What is the one-sentence synopsis of your book?
Float is the story of one man’s attempt to save his business (a fish dehydration plant) and his marriage (to a marriage counselor), while attempting to develop a jellyfish alternative to the plastics that are killing the oceans.
How long did it take you to write the first draft of your manuscript?
Two years. I worked on short stories, here and there during that time, but mostly wrestled with Float.
What other books would you compare this story to within your genre?
Skinny Dip, by Carl Hiaason and A Friend of the Earth by T.C. Boyle.
Who or What inspired you to write this book?

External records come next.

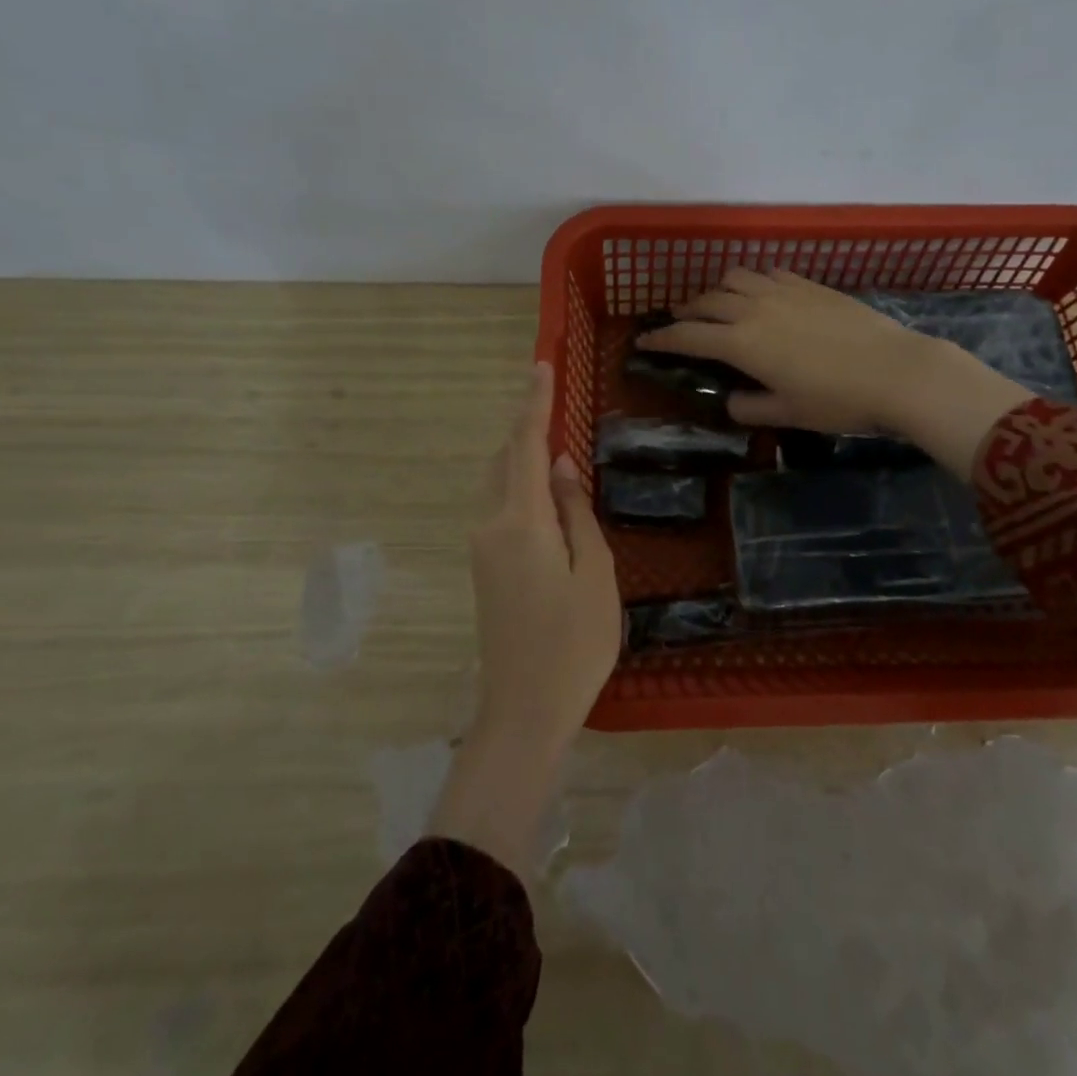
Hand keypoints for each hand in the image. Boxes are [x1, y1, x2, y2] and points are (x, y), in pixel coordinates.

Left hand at [468, 362, 621, 749]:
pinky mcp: (484, 567)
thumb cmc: (574, 644)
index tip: (541, 365)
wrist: (523, 710)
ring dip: (522, 458)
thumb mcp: (595, 574)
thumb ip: (575, 513)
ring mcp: (481, 547)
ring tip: (557, 448)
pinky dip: (520, 487)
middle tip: (557, 405)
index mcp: (520, 522)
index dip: (534, 403)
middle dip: (527, 428)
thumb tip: (558, 467)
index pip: (525, 446)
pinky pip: (500, 508)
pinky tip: (548, 497)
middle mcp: (490, 525)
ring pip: (499, 483)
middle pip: (504, 460)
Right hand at [636, 269, 1035, 468]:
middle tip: (679, 323)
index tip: (643, 341)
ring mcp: (783, 291)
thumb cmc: (838, 400)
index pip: (688, 335)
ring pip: (735, 277)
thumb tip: (732, 400)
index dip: (661, 339)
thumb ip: (751, 407)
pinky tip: (761, 293)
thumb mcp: (789, 413)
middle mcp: (754, 308)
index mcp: (742, 343)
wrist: (897, 370)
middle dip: (685, 311)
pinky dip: (753, 281)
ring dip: (717, 290)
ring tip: (718, 304)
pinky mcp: (810, 284)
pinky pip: (768, 273)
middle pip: (706, 300)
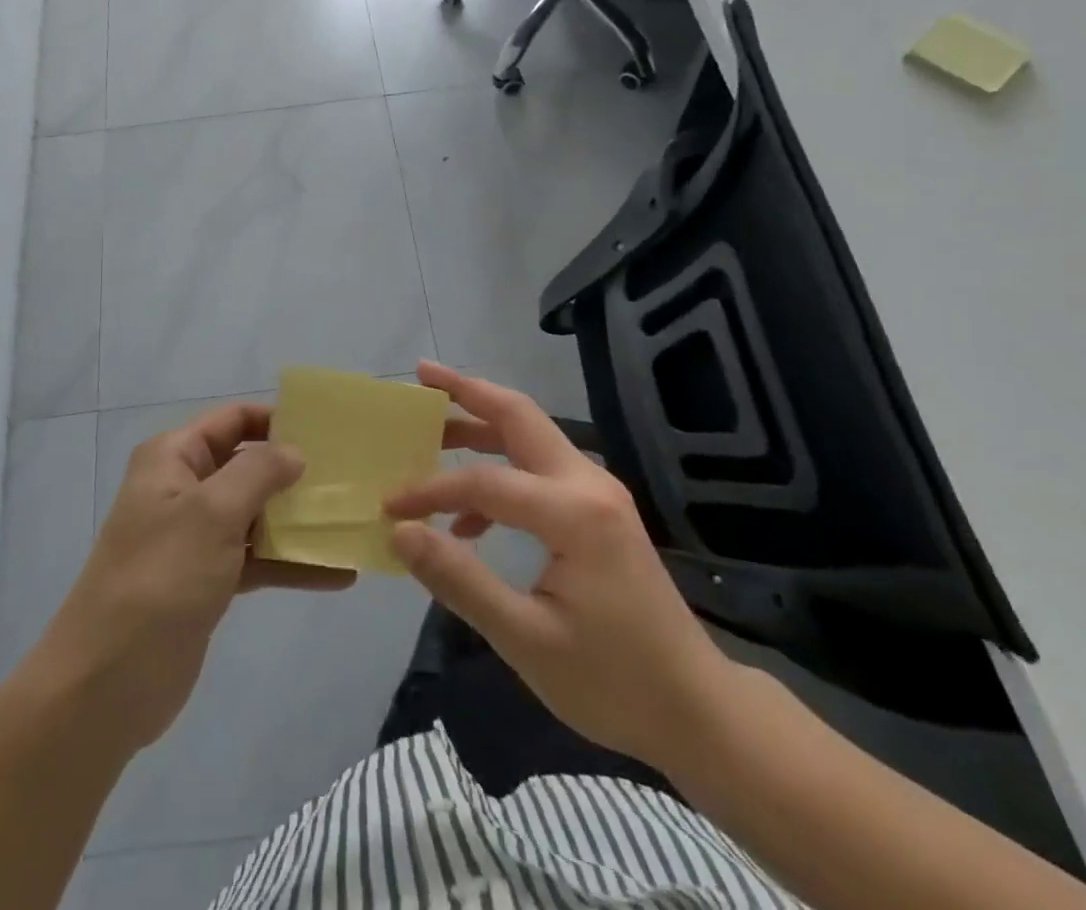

The word Float. I wanted to explore the meanings. To float on water or on air. To float a loan or to float a check. Flotsam — debris in the water — is from French flotter, to float, and god knows there’s lots of floating garbage in the book. A float can be a glass ball used to suspend a fishing net and a float can be the flat, wooden part of a dock. In a psychological sense, to float through the day like a jellyfish is to have no direction in life (think Duncan). Floating can be a good thing, as in the ability to float over stress in order to survive.
What else about your book might pique the reader’s interest?
For those readers who suffer under the weight of a crazy mom, know that they are not alone. Duncan’s mom has not left her octagonal house in ten years, even as she controls his brother’s sailing career by the use of an elaborately painted floor, all the while sip, sip, sipping on her mulberry wine.